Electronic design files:
[Start of Attachment]

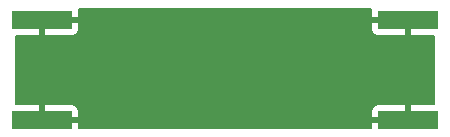
<source format=gbr>
%TF.GenerationSoftware,KiCad,Pcbnew,(6.0.10)*%
%TF.CreationDate,2023-05-27T15:44:21+03:00*%
%TF.ProjectId,BPF_5,4250465f-352e-46b6-9963-61645f706362,rev?*%
%TF.SameCoordinates,Original*%
%TF.FileFunction,Copper,L4,Bot*%
%TF.FilePolarity,Positive*%
%FSLAX46Y46*%
G04 Gerber Fmt 4.6, Leading zero omitted, Abs format (unit mm)*
G04 Created by KiCad (PCBNEW (6.0.10)) date 2023-05-27 15:44:21*
%MOMM*%
%LPD*%
G01*
G04 APERTURE LIST*
%TA.AperFunction,SMDPad,CuDef*%
%ADD10R,5.080000X1.500000*%
%TD*%
%TA.AperFunction,ViaPad*%
%ADD11C,0.800000*%
%TD*%
G04 APERTURE END LIST*
D10*
%TO.P,J2,2,Ext*%
%TO.N,GND*%
X158250000Y-85750000D03*
X158250000Y-77250000D03*
%TD*%
%TO.P,J1,2,Ext*%
%TO.N,GND*%
X127250000Y-85750000D03*
X127250000Y-77250000D03*
%TD*%
D11*
%TO.N,GND*%
X125500000Y-79000000D03*
X129000000Y-79000000D03*
X127250000Y-79000000D03*
X125500000Y-84000000D03*
X129000000Y-84000000D03*
X127250000Y-84000000D03*
X156500000Y-84000000D03*
X160000000Y-84000000D03*
X158250000Y-84000000D03*
X156500000Y-79000000D03*
X160000000Y-79000000D03*
X158250000Y-79000000D03*
X131750000Y-84500000D03*
X132750000Y-84500000D03*
X133750000Y-84500000D03*
X134750000Y-84500000D03*
X153250000Y-84500000D03*
X142250000Y-84500000D03*
X151250000Y-84500000D03*
X152250000Y-84500000D03*
X154250000Y-84500000D03*
X141250000Y-84500000D03*
X144250000Y-84500000D03*
X143250000Y-84500000D03*
%TD*%
%TA.AperFunction,Conductor*%
%TO.N,GND*%
G36*
X155150703Y-76278502D02*
G01*
X155197196Y-76332158D01*
X155207845Y-76398108D01*
X155202369Y-76448514D01*
X155202000Y-76455328D01*
X155202000Y-76977885D01*
X155206475Y-76993124D01*
X155207865Y-76994329D01*
X155215548Y-76996000D01*
X158378000Y-76996000D01*
X158446121Y-77016002D01*
X158492614Y-77069658D01*
X158504000Y-77122000D01*
X158504000Y-78489884D01*
X158508475Y-78505123D01*
X158509865Y-78506328D01*
X158517548Y-78507999D01*
X160365500Y-78507999D01*
X160433621Y-78528001D01*
X160480114Y-78581657D01*
X160491500Y-78633999D01*
X160491500Y-84366000D01*
X160471498Y-84434121D01*
X160417842Y-84480614D01*
X160365500Y-84492000D01*
X158522115Y-84492000D01*
X158506876Y-84496475D01*
X158505671Y-84497865D01*
X158504000Y-84505548D01*
X158504000Y-85878000D01*
X158483998Y-85946121D01*
X158430342Y-85992614D01*
X158378000Y-86004000D01*
X155220116Y-86004000D01*
X155204877Y-86008475D01*
X155203672Y-86009865D01*
X155202001Y-86017548D01*
X155202001Y-86365500D01*
X155181999Y-86433621D01*
X155128343Y-86480114D01*
X155076001Y-86491500D01*
X130424000Y-86491500D01*
X130355879Y-86471498D01*
X130309386Y-86417842D01*
X130298000Y-86365500D01*
X130298000Y-86022115D01*
X130293525Y-86006876D01*
X130292135Y-86005671D01*
X130284452Y-86004000D01*
X127122000Y-86004000D01*
X127053879Y-85983998D01*
X127007386Y-85930342D01*
X126996000Y-85878000D01*
X126996000Y-85477885D01*
X127504000Y-85477885D01*
X127508475Y-85493124D01*
X127509865Y-85494329D01*
X127517548Y-85496000D01*
X130279884Y-85496000D01*
X130295123Y-85491525D01*
X130296328Y-85490135D01*
X130297999Y-85482452D01*
X130297999Y-85477885D01*
X155202000Y-85477885D01*
X155206475Y-85493124D01*
X155207865Y-85494329D01*
X155215548Y-85496000D01*
X157977885Y-85496000D01*
X157993124Y-85491525D01*
X157994329Y-85490135D01*
X157996000Y-85482452D01*
X157996000Y-84510116D01*
X157991525Y-84494877D01*
X157990135Y-84493672D01*
X157982452Y-84492001D01*
X155665331Y-84492001D01*
X155658510Y-84492371D01*
X155607648Y-84497895D01*
X155592396Y-84501521D01*
X155471946Y-84546676D01*
X155456351Y-84555214D01*
X155354276Y-84631715D01*
X155341715Y-84644276D01*
X155265214Y-84746351D01*
X155256676Y-84761946D01*
X155211522Y-84882394D01*
X155207895Y-84897649D01*
X155202369Y-84948514D01*
X155202000Y-84955328D01*
X155202000Y-85477885D01*
X130297999Y-85477885D01*
X130297999Y-84955331D01*
X130297629Y-84948510D01*
X130292105Y-84897648D01*
X130288479Y-84882396D01*
X130243324Y-84761946D01*
X130234786Y-84746351D01*
X130158285Y-84644276D01*
X130145724Y-84631715D01*
X130043649Y-84555214D01*
X130028054Y-84546676D01*
X129907606Y-84501522D01*
X129892351Y-84497895D01*
X129841486Y-84492369D01*
X129834672Y-84492000D01*
X127522115Y-84492000D01*
X127506876Y-84496475D01*
X127505671Y-84497865D01*
X127504000Y-84505548D01*
X127504000Y-85477885D01*
X126996000Y-85477885D01*
X126996000Y-84510116D01*
X126991525Y-84494877D01*
X126990135Y-84493672D01*
X126982452Y-84492001D01*
X125134500Y-84492001D01*
X125066379Y-84471999D01*
X125019886Y-84418343D01*
X125008500Y-84366001D01*
X125008500Y-78634000D01*
X125028502Y-78565879D01*
X125082158Y-78519386D01*
X125134500Y-78508000D01*
X126977885Y-78508000D01*
X126993124Y-78503525D01*
X126994329Y-78502135D01*
X126996000Y-78494452D01*
X126996000Y-78489884D01*
X127504000Y-78489884D01*
X127508475Y-78505123D01*
X127509865Y-78506328D01*
X127517548Y-78507999D01*
X129834669Y-78507999D01*
X129841490Y-78507629D01*
X129892352Y-78502105D01*
X129907604Y-78498479D01*
X130028054Y-78453324D01*
X130043649Y-78444786D01*
X130145724Y-78368285D01*
X130158285Y-78355724D01*
X130234786Y-78253649D01*
X130243324Y-78238054D01*
X130288478Y-78117606D01*
X130292105Y-78102351D01*
X130297631Y-78051486D01*
X130298000Y-78044672D01*
X130298000Y-78044669D01*
X155202001Y-78044669D01*
X155202371Y-78051490D01*
X155207895Y-78102352D01*
X155211521Y-78117604D01*
X155256676Y-78238054D01*
X155265214Y-78253649D01*
X155341715Y-78355724D01*
X155354276Y-78368285D01*
X155456351Y-78444786D01*
X155471946Y-78453324D01*
X155592394Y-78498478D01*
X155607649Y-78502105D01*
X155658514Y-78507631D01*
X155665328Y-78508000D01*
X157977885Y-78508000D01*
X157993124Y-78503525D01*
X157994329Y-78502135D01*
X157996000Y-78494452D01*
X157996000Y-77522115D01*
X157991525Y-77506876D01*
X157990135Y-77505671D01*
X157982452Y-77504000D01*
X155220116Y-77504000D01*
X155204877Y-77508475D01*
X155203672Y-77509865D01*
X155202001Y-77517548D01*
X155202001Y-78044669D01*
X130298000Y-78044669D01*
X130298000Y-77522115D01*
X130293525Y-77506876D01*
X130292135Y-77505671D01*
X130284452Y-77504000D01*
X127522115Y-77504000D01*
X127506876Y-77508475D01*
X127505671Y-77509865D01*
X127504000Y-77517548D01*
X127504000Y-78489884D01*
X126996000Y-78489884D01*
X126996000Y-77122000D01*
X127016002Y-77053879D01*
X127069658Y-77007386D01*
X127122000Y-76996000D01*
X130279884Y-76996000D01*
X130295123Y-76991525D01*
X130296328Y-76990135D01*
X130297999Y-76982452D01*
X130297999Y-76455331D01*
X130297629Y-76448509D01*
X130292155Y-76398105D01*
X130304684Y-76328223D01*
X130353006Y-76276208D01*
X130417418Y-76258500D01*
X155082582Y-76258500D01*
X155150703Y-76278502D01*
G37*
%TD.AperFunction*%
%TD*%
M02*

</source>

[End of Attachment]

## Task to carry out
Your response should consist solely of the lines from the one containing "X130292155Y-76398105D01*" to the end of the entries, both ends included, exactly as they appear.

## Your solution
X130292155Y-76398105D01*
X130304684Y-76328223D01*
X130353006Y-76276208D01*
X130417418Y-76258500D01*
X155082582Y-76258500D01*
X155150703Y-76278502D01*
G37*
%TD.AperFunction*%
%TD*%
M02*

</source>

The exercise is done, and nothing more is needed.